Et Timothée de conclure : « Il ne nous est pas licite de l’accepter comme la Parole même du Dieu Très-Haut. » Les deux hommes manient chacun des citations scripturaires tirées de leur contexte. Mais à ce jeu, Timothée, qui a parfaitement assimilé l’exégèse biblique et le contenu du Coran, domine son maître, qui ne connaît que des bribes stéréotypées sur les Évangiles. En plein VIII e  siècle, toute la question tourne autour de la nature de ce qu’est un texte révélé : comment Dieu légitime-t-il une écriture sainte ? Selon Timothée, il y faut deux conditions : une certaine cohérence interne et une confirmation externe par des miracles.
Entre 819 et 833, al-Kindī , un fonctionnaire chrétien – nestorien – de la cour de Bagdad, écrit en arabe la Lettre d’al-Kindī (ou Risālaẗ al-Kindī ), qui est censée être une réponse à al-Ḥāšimī , un savant musulman, pour défendre sa foi 25 . S’en suit une correspondance – peut-être fictive – dans laquelle les deux auteurs s’affrontent sur le plan doctrinal. Mais depuis l’époque de Jean Damascène , les musulmans ont acquis des capacités d’argumentation, appuyées sur un riche corpus intellectuel puisé dans les manuscrits persans et grecs que les califes ont fait traduire à Bagdad par les chrétiens ḏimmī* , soumis à l’Islam en Orient 26 . Le débat est donc âpre et sans concession. Il néglige la question des miracles pour préférer une polémique logique, argument contre argument.
Amené à parler de Muḥammad, al-Kindī conteste son titre prophétique en raison des guerres qu’il mena et de son rapport aux femmes. « Je ne doute pas, conclut-il, qu’aucun prophète avant lui n’ait jamais inauguré un tel comportement 27 . » L’auteur ignore que le prophétat coranique diffère totalement de celui de la Bible, malgré un vocabulaire commun ; il plaque sur Muḥammad les concepts judéo-chrétiens de ce qu’est un prophète, sans imaginer qu’ils sont inefficients, car sans rapport avec le cadre coranique 28 .

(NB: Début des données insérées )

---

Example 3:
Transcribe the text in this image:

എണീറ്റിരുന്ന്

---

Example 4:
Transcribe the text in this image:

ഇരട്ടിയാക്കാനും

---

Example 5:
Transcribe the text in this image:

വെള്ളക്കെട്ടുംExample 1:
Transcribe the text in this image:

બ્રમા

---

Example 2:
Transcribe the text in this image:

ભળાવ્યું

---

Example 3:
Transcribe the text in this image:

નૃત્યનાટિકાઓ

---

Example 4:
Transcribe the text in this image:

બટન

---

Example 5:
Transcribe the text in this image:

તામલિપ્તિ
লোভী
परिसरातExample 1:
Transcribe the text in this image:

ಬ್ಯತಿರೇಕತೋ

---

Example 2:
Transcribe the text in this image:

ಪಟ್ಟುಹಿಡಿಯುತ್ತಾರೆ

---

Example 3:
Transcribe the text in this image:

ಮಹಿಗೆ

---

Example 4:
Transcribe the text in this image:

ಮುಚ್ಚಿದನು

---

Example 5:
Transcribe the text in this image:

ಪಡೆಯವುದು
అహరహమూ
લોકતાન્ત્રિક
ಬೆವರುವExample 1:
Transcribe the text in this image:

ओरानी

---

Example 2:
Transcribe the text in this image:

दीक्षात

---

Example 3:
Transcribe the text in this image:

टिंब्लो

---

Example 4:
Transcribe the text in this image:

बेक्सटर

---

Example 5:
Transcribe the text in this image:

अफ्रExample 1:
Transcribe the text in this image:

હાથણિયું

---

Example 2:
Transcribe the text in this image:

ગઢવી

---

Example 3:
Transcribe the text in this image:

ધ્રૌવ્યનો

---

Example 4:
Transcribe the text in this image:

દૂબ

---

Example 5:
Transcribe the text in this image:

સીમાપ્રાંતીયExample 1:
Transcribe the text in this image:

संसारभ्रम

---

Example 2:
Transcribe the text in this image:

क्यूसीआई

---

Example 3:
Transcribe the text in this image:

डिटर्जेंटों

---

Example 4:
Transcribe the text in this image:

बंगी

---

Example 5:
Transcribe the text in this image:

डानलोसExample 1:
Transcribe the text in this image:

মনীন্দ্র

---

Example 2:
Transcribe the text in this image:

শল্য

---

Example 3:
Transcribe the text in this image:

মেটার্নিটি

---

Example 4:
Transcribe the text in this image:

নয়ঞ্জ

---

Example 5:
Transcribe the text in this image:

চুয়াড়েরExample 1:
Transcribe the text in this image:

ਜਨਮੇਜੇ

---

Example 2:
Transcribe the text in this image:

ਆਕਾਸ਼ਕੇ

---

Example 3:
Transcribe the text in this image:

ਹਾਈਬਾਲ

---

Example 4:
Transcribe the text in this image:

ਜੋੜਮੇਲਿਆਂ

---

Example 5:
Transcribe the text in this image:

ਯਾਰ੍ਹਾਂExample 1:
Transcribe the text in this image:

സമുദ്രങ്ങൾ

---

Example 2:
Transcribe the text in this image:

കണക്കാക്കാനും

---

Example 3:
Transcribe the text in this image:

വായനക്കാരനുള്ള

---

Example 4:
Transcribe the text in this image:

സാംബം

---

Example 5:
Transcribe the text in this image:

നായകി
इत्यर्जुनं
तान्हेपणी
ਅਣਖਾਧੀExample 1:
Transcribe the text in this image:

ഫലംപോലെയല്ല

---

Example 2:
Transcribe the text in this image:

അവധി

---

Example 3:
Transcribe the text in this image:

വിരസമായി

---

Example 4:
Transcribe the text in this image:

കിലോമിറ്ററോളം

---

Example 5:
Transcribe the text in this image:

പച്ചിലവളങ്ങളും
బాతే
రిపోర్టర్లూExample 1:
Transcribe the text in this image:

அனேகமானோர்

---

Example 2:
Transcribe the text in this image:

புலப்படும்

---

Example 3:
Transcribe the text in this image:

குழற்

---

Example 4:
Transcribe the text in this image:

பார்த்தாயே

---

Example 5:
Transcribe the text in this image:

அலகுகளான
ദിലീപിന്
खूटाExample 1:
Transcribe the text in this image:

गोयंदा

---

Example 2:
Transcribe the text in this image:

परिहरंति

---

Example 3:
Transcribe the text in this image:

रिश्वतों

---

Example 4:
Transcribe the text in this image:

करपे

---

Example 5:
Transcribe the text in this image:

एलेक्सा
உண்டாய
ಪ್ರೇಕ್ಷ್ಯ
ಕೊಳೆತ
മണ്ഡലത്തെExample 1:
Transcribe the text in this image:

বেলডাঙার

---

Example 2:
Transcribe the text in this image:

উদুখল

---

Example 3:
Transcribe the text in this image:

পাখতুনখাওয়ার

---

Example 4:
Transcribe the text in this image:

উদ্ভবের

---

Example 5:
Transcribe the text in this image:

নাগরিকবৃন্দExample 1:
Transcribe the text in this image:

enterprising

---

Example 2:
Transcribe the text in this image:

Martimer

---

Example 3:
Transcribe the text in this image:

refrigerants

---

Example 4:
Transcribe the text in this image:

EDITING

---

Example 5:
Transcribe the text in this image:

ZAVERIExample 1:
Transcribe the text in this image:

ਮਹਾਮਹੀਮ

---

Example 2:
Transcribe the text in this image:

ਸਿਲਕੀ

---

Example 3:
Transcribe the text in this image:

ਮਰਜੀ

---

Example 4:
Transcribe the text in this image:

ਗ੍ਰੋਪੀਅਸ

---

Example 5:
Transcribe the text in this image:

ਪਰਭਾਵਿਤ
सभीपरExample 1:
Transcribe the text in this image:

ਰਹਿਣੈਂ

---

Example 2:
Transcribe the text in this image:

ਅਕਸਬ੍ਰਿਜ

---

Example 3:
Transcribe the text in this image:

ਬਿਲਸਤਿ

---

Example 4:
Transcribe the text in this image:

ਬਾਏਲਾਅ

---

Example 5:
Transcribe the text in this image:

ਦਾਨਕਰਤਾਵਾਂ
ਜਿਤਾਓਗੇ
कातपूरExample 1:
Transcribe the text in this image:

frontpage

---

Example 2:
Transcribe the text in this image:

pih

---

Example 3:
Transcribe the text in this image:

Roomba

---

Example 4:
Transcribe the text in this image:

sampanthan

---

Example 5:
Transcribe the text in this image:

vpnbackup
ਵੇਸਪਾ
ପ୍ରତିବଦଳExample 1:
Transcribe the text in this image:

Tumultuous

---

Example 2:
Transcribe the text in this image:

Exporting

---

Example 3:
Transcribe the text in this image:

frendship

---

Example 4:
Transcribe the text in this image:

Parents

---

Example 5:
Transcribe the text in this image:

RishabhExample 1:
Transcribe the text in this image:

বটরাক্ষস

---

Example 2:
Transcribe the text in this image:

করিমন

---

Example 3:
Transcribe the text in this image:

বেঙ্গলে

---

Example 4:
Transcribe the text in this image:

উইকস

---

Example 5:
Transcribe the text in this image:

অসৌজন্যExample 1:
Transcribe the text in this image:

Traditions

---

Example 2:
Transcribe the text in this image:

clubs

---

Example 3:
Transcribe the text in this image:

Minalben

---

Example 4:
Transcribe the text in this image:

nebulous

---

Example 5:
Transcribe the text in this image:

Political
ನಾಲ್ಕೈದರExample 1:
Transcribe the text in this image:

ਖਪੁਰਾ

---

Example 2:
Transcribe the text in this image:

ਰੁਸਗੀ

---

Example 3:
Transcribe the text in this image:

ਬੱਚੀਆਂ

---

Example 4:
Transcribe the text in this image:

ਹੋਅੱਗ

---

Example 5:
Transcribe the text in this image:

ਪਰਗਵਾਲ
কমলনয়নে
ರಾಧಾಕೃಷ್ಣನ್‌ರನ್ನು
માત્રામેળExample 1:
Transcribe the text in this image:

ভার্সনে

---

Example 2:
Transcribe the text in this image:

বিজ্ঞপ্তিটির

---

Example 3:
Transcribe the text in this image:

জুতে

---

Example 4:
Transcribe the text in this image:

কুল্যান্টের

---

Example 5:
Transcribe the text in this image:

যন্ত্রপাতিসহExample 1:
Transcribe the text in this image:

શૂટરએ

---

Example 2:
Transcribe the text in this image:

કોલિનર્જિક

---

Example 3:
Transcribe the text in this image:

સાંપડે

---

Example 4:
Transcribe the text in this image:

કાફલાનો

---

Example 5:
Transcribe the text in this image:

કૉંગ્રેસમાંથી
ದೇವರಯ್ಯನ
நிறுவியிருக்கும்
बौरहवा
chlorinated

Concernant le texte sacré lui-même, al-Kindī connaît le concept d’inimitabilité ( i ʿ jāz ), mais n’y croit nullement et montre au contraire que le Coran fut l’objet d’aménagements jusqu’au début du VIII e  siècle, n’est qu’un agencement hétérogène, inspiré par Sergios, un moine nestorien – sans doute Waraqa bin Nawfal  –, et composé par deux juifs bien après la mort du Prophète :
Ils s’emparèrent du livre que possédait ʿ Alī bin Abī Ṭālib [gendre de Muḥammad], qu’il avait reçu de son maître, livre écrit dans le sens de l’Évangile. Ils y introduisirent des récits de la Torah, un certain nombre de ses lois, des récits de son pays. Ils en déformèrent le texte, y ajoutèrent et en retranchèrent. Ils y glissèrent des textes affreux […], ainsi que des récits de miracles et des textes contradictoires qui amènent celui qui l’examine à constater que plusieurs personnes différentes y parlent, chacune contredisant l’autre. Ils y ajoutèrent des sourates, comme la Sourate « Les Abeilles » [S. 16], la Sourate « L’Araignée » [S. 29] et tant d’autres textes semblables 29 .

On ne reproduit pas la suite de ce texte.